I don't go to the doctor except when I'm very ill, and when I go to India, I drink a drop of local water.
From Nassim Nicholas Taleb
People have the problem of denial. This is one of the things I learned in Lebanon. Everybody who left Beirut when the war started, including my parents, said, 'Oh, its temporary.' It lasted 17 years! People tend to underestimate the gravity of these situations. That's how they work.
We are victims of the post-Enlightenment view that the world functions like a sophisticated machine, to be understood like a textbook engineering problem and run by wonks. In other words, like a home appliance, not like the human body.
Poverty is clearly one source of emotional suffering, but there are others, like loneliness.
You will get the most attention from those who hate you. No friend, no admirer and no partner will flatter you with as much curiosity.
The next time you experience a blackout, take some solace by looking at the sky. You will not recognize it.
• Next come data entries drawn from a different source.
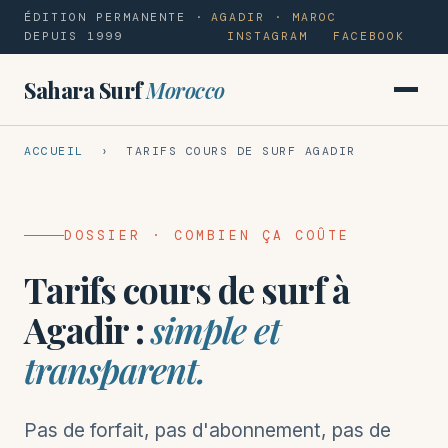
ÉDITION PERMANENTE ·
AGADIR · MAROC
DEPUIS 1999
INSTAGRAM
FACEBOOK
Sahara Surf
Morocco
ACCUEIL
› TARIFS COURS DE SURF AGADIR
DOSSIER · COMBIEN ÇA COÛTE
Tarifs cours de surf à
Agadir :
simple et
transparent.
Pas de forfait, pas d'abonnement, pas de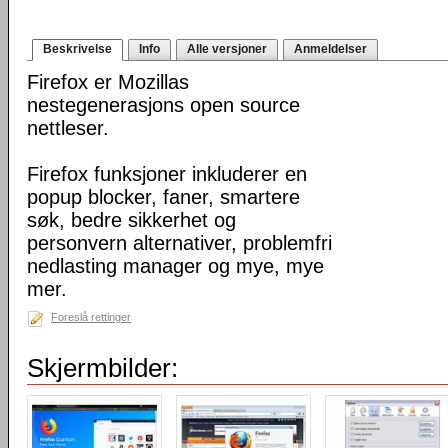
Beskrivelse
Info
Alle versjoner
Anmeldelser
Firefox er Mozillas
nestegenerasjons open source
nettleser.
Firefox funksjoner inkluderer en
popup blocker, faner, smartere
søk, bedre sikkerhet og
personvern alternativer, problemfri
nedlasting manager og mye, mye
mer.
Foreslå rettinger
Skjermbilder: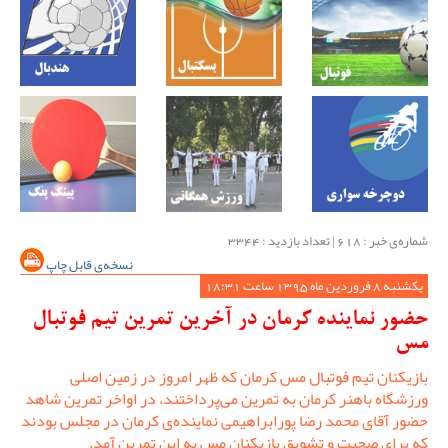
شماره‌ی خبر : ‌618 | تعداد بازدید : 3344
نسخه‌ی قابل چاپ
یکشنبه 8 فروردین ماه 1395 ساعت 18:31
حضور نماینده کرمان در آخرین تمرین تیم فوتبال
مس
بازیکنان تیم فوتبال مس کرمان که ظهر امروز در زمین اصلی
ورزشگاه باهنر کرمان به تمرین می‌پرداختند، در اواخر تمرین شاهد
حضور آقای محمد رضا پورابراهیمی نماینده‌ی کرمان در مجلس بودند
که برای صحبت و تشویق بازیکنان مس به این تمرین آمد.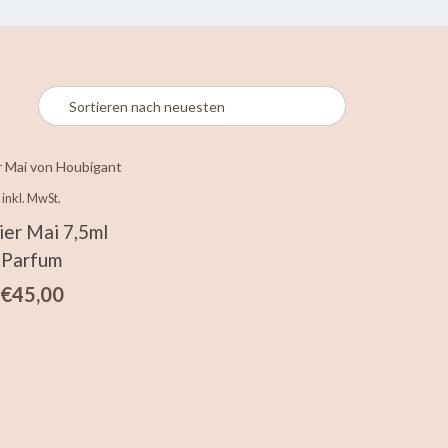
inkl. MwSt.
ier Mai 7,5ml
Parfum
€
45,00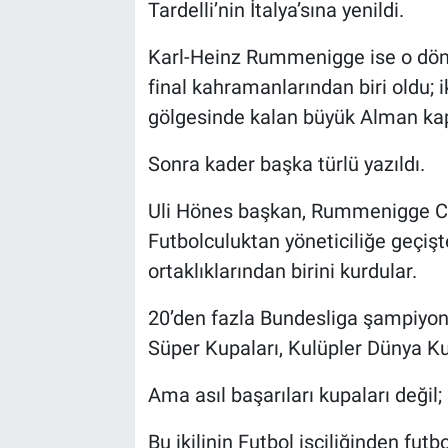
Tardelli’nin İtalya’sına yenildi.
Karl-Heinz Rummenigge ise o dö
final kahramanlarından biri oldu; i
gölgesinde kalan büyük Alman ka
Sonra kader başka türlü yazıldı.
Uli Hönes başkan, Rummenigge CE
Futbolculuktan yöneticiliğe geçişte
ortaklıklarından birini kurdular.
20’den fazla Bundesliga şampiyonl
Süper Kupaları, Kulüpler Dünya K
Ama asıl başarıları kupaları değil; 
Bu ikilinin Futbol işçiliğinden futb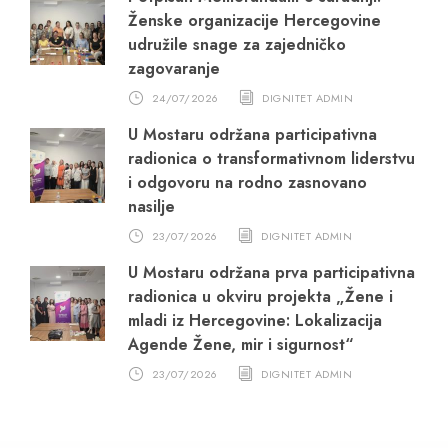
Ženske organizacije Hercegovine
udružile snage za zajedničko
zagovaranje
24/07/2026
DIGNITET ADMIN
U Mostaru održana participativna
radionica o transformativnom liderstvu
i odgovoru na rodno zasnovano
nasilje
23/07/2026
DIGNITET ADMIN
U Mostaru održana prva participativna
radionica u okviru projekta „Žene i
mladi iz Hercegovine: Lokalizacija
Agende Žene, mir i sigurnost“
23/07/2026
DIGNITET ADMIN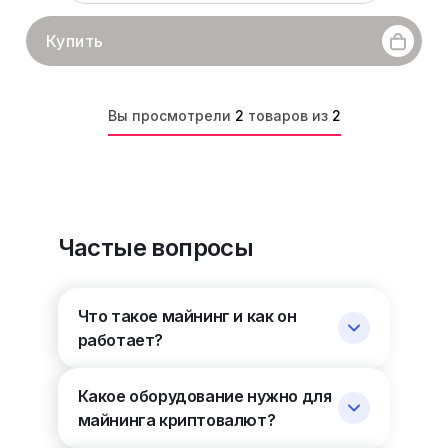
Купить
Вы просмотрели
2
товаров из
2
Частые вопросы
Что такое майнинг и как он
работает?
Какое оборудование нужно для
майнинга криптовалют?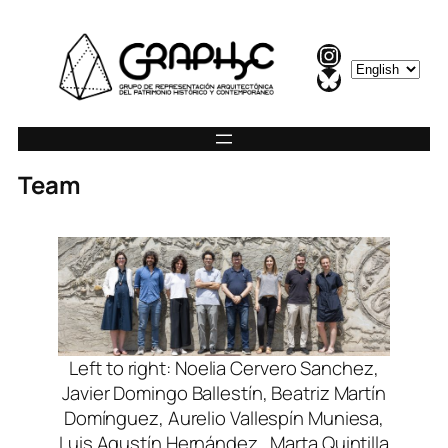
Instagram
C
Bluesky
h
o
o
s
Team
e
a
l
a
n
g
u
a
Left to right: Noelia Cervero Sanchez,
g
Javier Domingo Ballestín, Beatriz Martín
e
Domínguez, Aurelio Vallespín Muniesa,
Luis Agustín Hernández , Marta Quintilla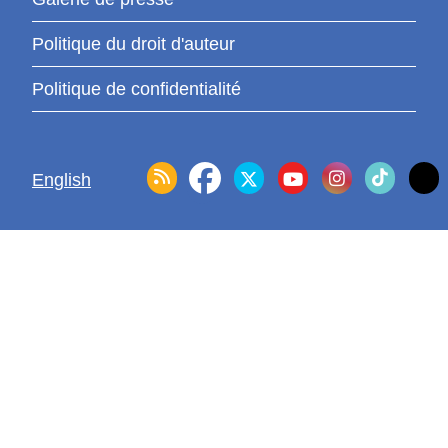
Politique du droit d'auteur
Politique de confidentialité
English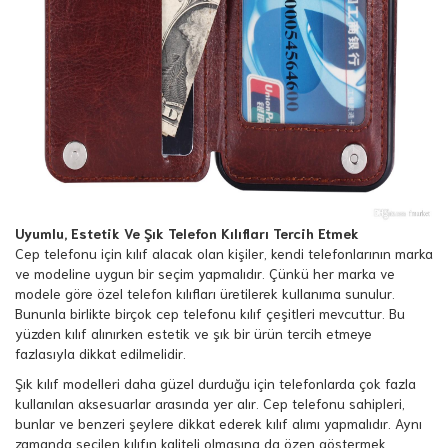
Uyumlu, Estetik Ve Şık Telefon Kılıfları Tercih Etmek
Cep telefonu için kılıf alacak olan kişiler, kendi telefonlarının marka
ve modeline uygun bir seçim yapmalıdır. Çünkü her marka ve
modele göre özel telefon kılıfları üretilerek kullanıma sunulur.
Bununla birlikte birçok cep telefonu kılıf çeşitleri mevcuttur. Bu
yüzden kılıf alınırken estetik ve şık bir ürün tercih etmeye
fazlasıyla dikkat edilmelidir.
Şık kılıf modelleri daha güzel durduğu için telefonlarda çok fazla
kullanılan aksesuarlar arasında yer alır. Cep telefonu sahipleri,
bunlar ve benzeri şeylere dikkat ederek kılıf alımı yapmalıdır. Aynı
zamanda seçilen kılıfın kaliteli olmasına da özen göstermek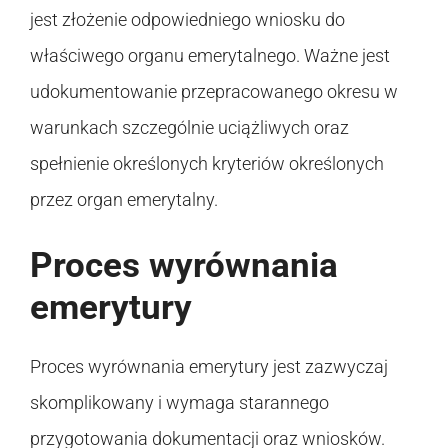
jest złożenie odpowiedniego wniosku do
właściwego organu emerytalnego. Ważne jest
udokumentowanie przepracowanego okresu w
warunkach szczególnie uciążliwych oraz
spełnienie określonych kryteriów określonych
przez organ emerytalny.
Proces wyrównania
emerytury
Proces wyrównania emerytury jest zazwyczaj
skomplikowany i wymaga starannego
przygotowania dokumentacji oraz wniosków.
The grandchildren should not bear the debts of the grandparents.
Years ago, I noticed one thing about economics, and that is that economists didn't get anything right.
Globalization has created this interlocking fragility. At no time in the history of the universe has the cancellation of a Christmas order in New York meant layoffs in China.
Failure saves lives. In the airline industry, every time a plane crashes the probability of the next crash is lowered by that. The Titanic saved lives because we're building bigger and bigger ships. So these people died, but we have effectively improved the safety of the system, and nothing failed in vain.